## [Activity A]
In the election article, which ward has redistricting moved to the 2nd district?

## [Extract]
▬▬▬▬▬▬

Oropeza, 36, is a graduate of Monsignor Bonner and Williamson Trade School and a former boxer and MMA fighter. He has two children who are homeschooled and lives in Bridesburg. While he calls Dillon a “very nice guy,” he believes he has more of a commitment to the job, as Dillon replaced his older brother Shawn on the ballot after he failed to file a statement of financial interest with the state ethics commission.

If Oropeza wins, he would have to move, since redistricting has moved the 45th Ward to the 2nd district.

Dillon shot down a rumor that he will step aside in 2024 to allow his brother to run, with party backing. He described himself as new to the race but not new to the neighborhood., with a personal connection, not a political one.

“I’ll be running for re-election,” he said.

One debate question asked candidates to list their endorsements. Dillon named Gov. Tom Wolf, U.S. Rep. Brendan Boyle, the Philadelphia Federation of Teachers, SEIU, District Council 21, the Laborers, Sprinkler Fitters 692 and IBEW Local 98.

“These are all people who care greatly about the community,” he said.

▬▬▬▬▬▬

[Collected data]
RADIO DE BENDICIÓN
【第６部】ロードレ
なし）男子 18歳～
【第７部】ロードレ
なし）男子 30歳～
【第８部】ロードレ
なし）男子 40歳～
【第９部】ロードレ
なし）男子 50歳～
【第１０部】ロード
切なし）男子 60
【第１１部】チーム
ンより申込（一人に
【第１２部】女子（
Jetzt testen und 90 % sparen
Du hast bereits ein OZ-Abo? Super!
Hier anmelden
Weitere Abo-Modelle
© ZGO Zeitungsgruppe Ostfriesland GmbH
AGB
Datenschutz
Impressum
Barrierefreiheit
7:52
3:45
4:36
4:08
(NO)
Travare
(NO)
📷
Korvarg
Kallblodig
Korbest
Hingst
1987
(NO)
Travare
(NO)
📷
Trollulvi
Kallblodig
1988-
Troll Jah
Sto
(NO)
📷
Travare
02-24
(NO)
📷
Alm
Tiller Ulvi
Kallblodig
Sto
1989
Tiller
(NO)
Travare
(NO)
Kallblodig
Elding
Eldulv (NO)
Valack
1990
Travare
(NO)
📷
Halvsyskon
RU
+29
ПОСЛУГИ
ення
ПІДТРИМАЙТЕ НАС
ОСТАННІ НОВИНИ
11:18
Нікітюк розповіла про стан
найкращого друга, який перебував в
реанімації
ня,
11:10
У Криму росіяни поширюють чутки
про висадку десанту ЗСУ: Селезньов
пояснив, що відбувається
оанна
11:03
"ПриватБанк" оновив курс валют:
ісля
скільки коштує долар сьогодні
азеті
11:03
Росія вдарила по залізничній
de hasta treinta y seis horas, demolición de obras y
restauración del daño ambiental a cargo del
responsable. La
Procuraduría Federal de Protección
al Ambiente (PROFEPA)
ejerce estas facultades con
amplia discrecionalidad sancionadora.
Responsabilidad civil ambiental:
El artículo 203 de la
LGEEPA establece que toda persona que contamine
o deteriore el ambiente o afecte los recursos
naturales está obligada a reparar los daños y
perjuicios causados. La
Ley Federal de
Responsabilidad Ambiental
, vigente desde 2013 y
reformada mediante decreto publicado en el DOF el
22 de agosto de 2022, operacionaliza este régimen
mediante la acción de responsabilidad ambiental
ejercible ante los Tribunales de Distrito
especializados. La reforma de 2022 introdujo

▬▬▬▬▬▬

## [Activity B]
Reproduce the collected data verbatim from its first line through the line containing "Росія вдарила по залізничній", including both ends.

## [Final answer A]
The 45th Ward.

## [Final answer B]
RADIO DE BENDICIÓN
【第６部】ロードレ
なし）男子 18歳～
【第７部】ロードレ
なし）男子 30歳～
【第８部】ロードレ
なし）男子 40歳～
【第９部】ロードレ
なし）男子 50歳～
【第１０部】ロード
切なし）男子 60
【第１１部】チーム
ンより申込（一人に
【第１２部】女子（
Jetzt testen und 90 % sparen
Du hast bereits ein OZ-Abo? Super!
Hier anmelden
Weitere Abo-Modelle
© ZGO Zeitungsgruppe Ostfriesland GmbH
AGB
Datenschutz
Impressum
Barrierefreiheit
7:52
3:45
4:36
4:08
(NO)
Travare
(NO)
📷
Korvarg
Kallblodig
Korbest
Hingst
1987
(NO)
Travare
(NO)
📷
Trollulvi
Kallblodig
1988-
Troll Jah
Sto
(NO)
📷
Travare
02-24
(NO)
📷
Alm
Tiller Ulvi
Kallblodig
Sto
1989
Tiller
(NO)
Travare
(NO)
Kallblodig
Elding
Eldulv (NO)
Valack
1990
Travare
(NO)
📷
Halvsyskon
RU
+29
ПОСЛУГИ
ення
ПІДТРИМАЙТЕ НАС
ОСТАННІ НОВИНИ
11:18
Нікітюк розповіла про стан
найкращого друга, який перебував в
реанімації
ня,
11:10
У Криму росіяни поширюють чутки
про висадку десанту ЗСУ: Селезньов
пояснив, що відбувається
оанна
11:03
"ПриватБанк" оновив курс валют:
ісля
скільки коштує долар сьогодні
азеті
11:03
Росія вдарила по залізничній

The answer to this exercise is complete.